A team of engineers are redesigning an artificial lung marketed by their company. They are working in a highly competitive market, with long hours and high stress. The engineers have little or no contact with the firm’s customers, and they are focused on technical problems, not people. It occurs to the project engineer to invite recipients of artificial lungs and their families to the plant to talk about how their lives were affected by the artificial lung. The change is immediate and striking: “When families began to bring in their children who for the first time could breathe freely, relax, learn, and enjoy life because of the firm’s product, it came as a revelation. The workers were energized by concrete evidence that their efforts really did improve people’s lives, and the morale of the workplace was given a great lift.” 9

3. Should SUV problems at the macro level be of concern to engineers as a group and their professional societies? Should individual automotive engineers, in their daily work, be concerned about the general social and environmental impacts of SUVs?
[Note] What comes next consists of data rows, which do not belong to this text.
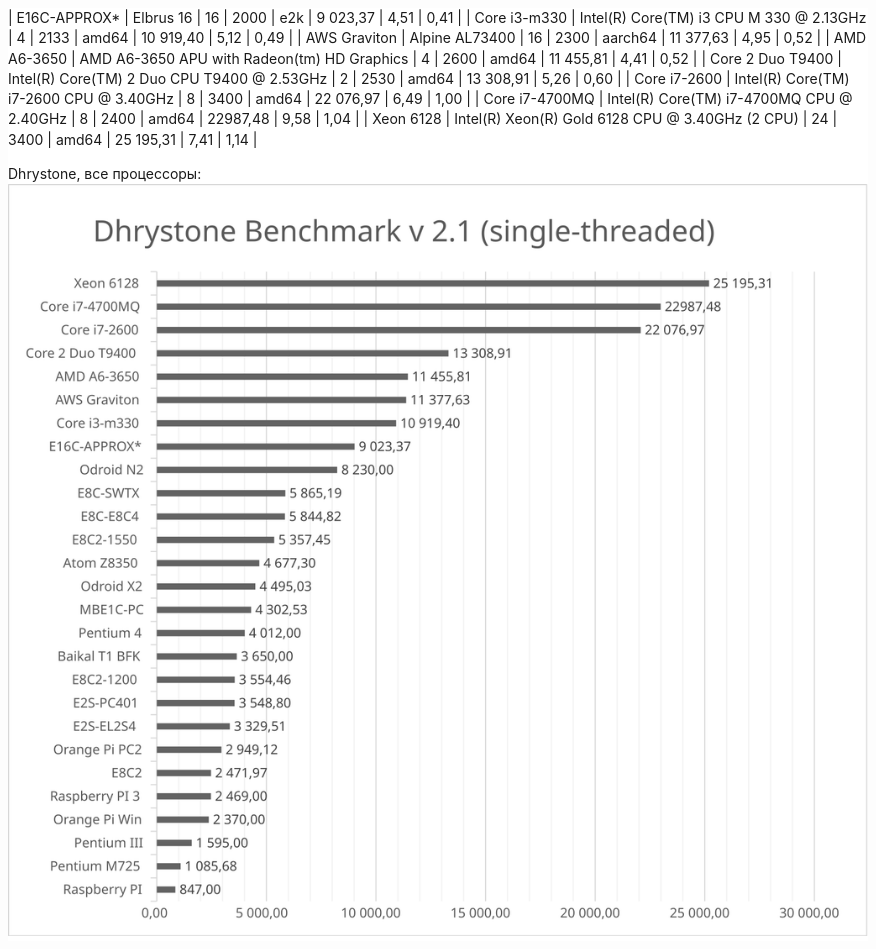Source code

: | E16C-APPROX*     | Elbrus 16                                        | 16    | 2000            | e2k          | 9 023,37         | 4,51           | 0,41                     |
| Core i3-m330     | Intel(R) Core(TM) i3 CPU       M 330  @ 2.13GHz  | 4     | 2133            | amd64        | 10 919,40        | 5,12           | 0,49                     |
| AWS Graviton     | Alpine AL73400                                   | 16    | 2300            | aarch64      | 11 377,63        | 4,95           | 0,52                     |
| AMD A6-3650      | AMD A6-3650 APU with Radeon(tm) HD Graphics      | 4     | 2600            | amd64        | 11 455,81        | 4,41           | 0,52                     |
| Core 2 Duo T9400 | Intel(R) Core(TM) 2 Duo CPU     T9400  @ 2.53GHz | 2     | 2530            | amd64        | 13 308,91        | 5,26           | 0,60                     |
| Core i7-2600     | Intel(R) Core(TM) i7-2600 CPU @ 3.40GHz          | 8     | 3400            | amd64        | 22 076,97        | 6,49           | 1,00                     |
| Core i7-4700MQ   | Intel(R) Core(TM) i7-4700MQ CPU @ 2.40GHz        | 8     | 2400            | amd64        | 22987,48         | 9,58           | 1,04                     |
| Xeon 6128        | Intel(R) Xeon(R) Gold 6128 CPU @ 3.40GHz (2 CPU) | 24    | 3400            | amd64        | 25 195,31        | 7,41           | 1,14                     |

Dhrystone, все процессоры:
![Dhrystone Benchmark, Version 2.1](charts/dhrystones.svg "Dhrystone Benchmark, Version 2.1")
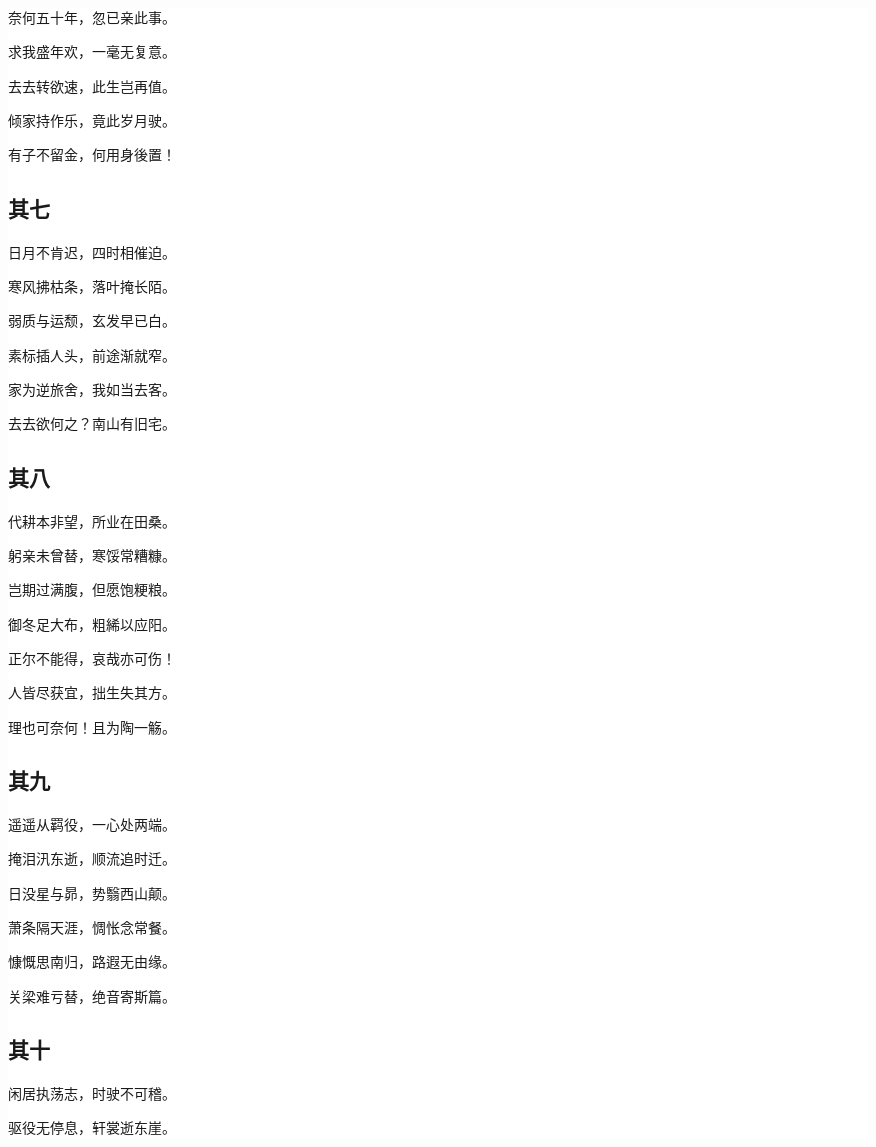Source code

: 奈何五十年，忽已亲此事。

求我盛年欢，一毫无复意。

去去转欲速，此生岂再值。

倾家持作乐，竟此岁月驶。

有子不留金，何用身後置！

## 其七

日月不肯迟，四时相催迫。

寒风拂枯条，落叶掩长陌。

弱质与运颓，玄发早已白。

素标插人头，前途渐就窄。

家为逆旅舍，我如当去客。

去去欲何之？南山有旧宅。

## 其八

代耕本非望，所业在田桑。

躬亲未曾替，寒馁常糟糠。

岂期过满腹，但愿饱粳粮。

御冬足大布，粗絺以应阳。

正尔不能得，哀哉亦可伤！

人皆尽获宜，拙生失其方。

理也可奈何！且为陶一觞。

## 其九

遥遥从羁役，一心处两端。

掩泪汛东逝，顺流追时迁。

日没星与昴，势翳西山颠。

萧条隔天涯，惆怅念常餐。

慷慨思南归，路遐无由缘。

关梁难亏替，绝音寄斯篇。

## 其十

闲居执荡志，时驶不可稽。

驱役无停息，轩裳逝东崖。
4. It is not easy to define morality in a simple way, but it does not follow that morality is a hopelessly vague notion. For a long time, philosophers thought that an adequate definition of any idea would specify a set of logically necessary and sufficient conditions for applying the idea. For example, each of the following features is logically necessary for a triangle, and together they are sufficient: a plane figure, having three straight lines, closed to form three angles. The philosopher Ludwig Wittgenstein (1889–1951), however, argued that most ordinary (nontechnical) ideas cannot be neatly defined in this way. Instead, there are often only “family resemblances” among the things to which words are applied, analogous to the partly overlapping similarities among members of a family—similar eye color, shape of nose, body build, temperament, and so forth. 10 Thus, a book might be hardback, paperback, or electronic; printed or hand- written; in English or German; and so forth. Can you specify necessary and sufficient conditions for the following ideas: chairs, buildings, energy, safety, engineers, morality?

5. Mention of ethics sometimes evokes groans, rather than engagement, because it brings to mind onerous constraints and unpleasant disagreements. Worse, it evokes images of self-righteousness, hypocrisy, and excessively punitive attitudes of blame and punishment—attitudes that are themselves subject to moral critique. Think of a recent event that led to a public outcry. With regard to the event, discuss the difference between being morally reasonable and being moralistic in a pejorative sense. In doing so, consider such things as breadth of vision, tolerance, sensitivity to context, and commitment.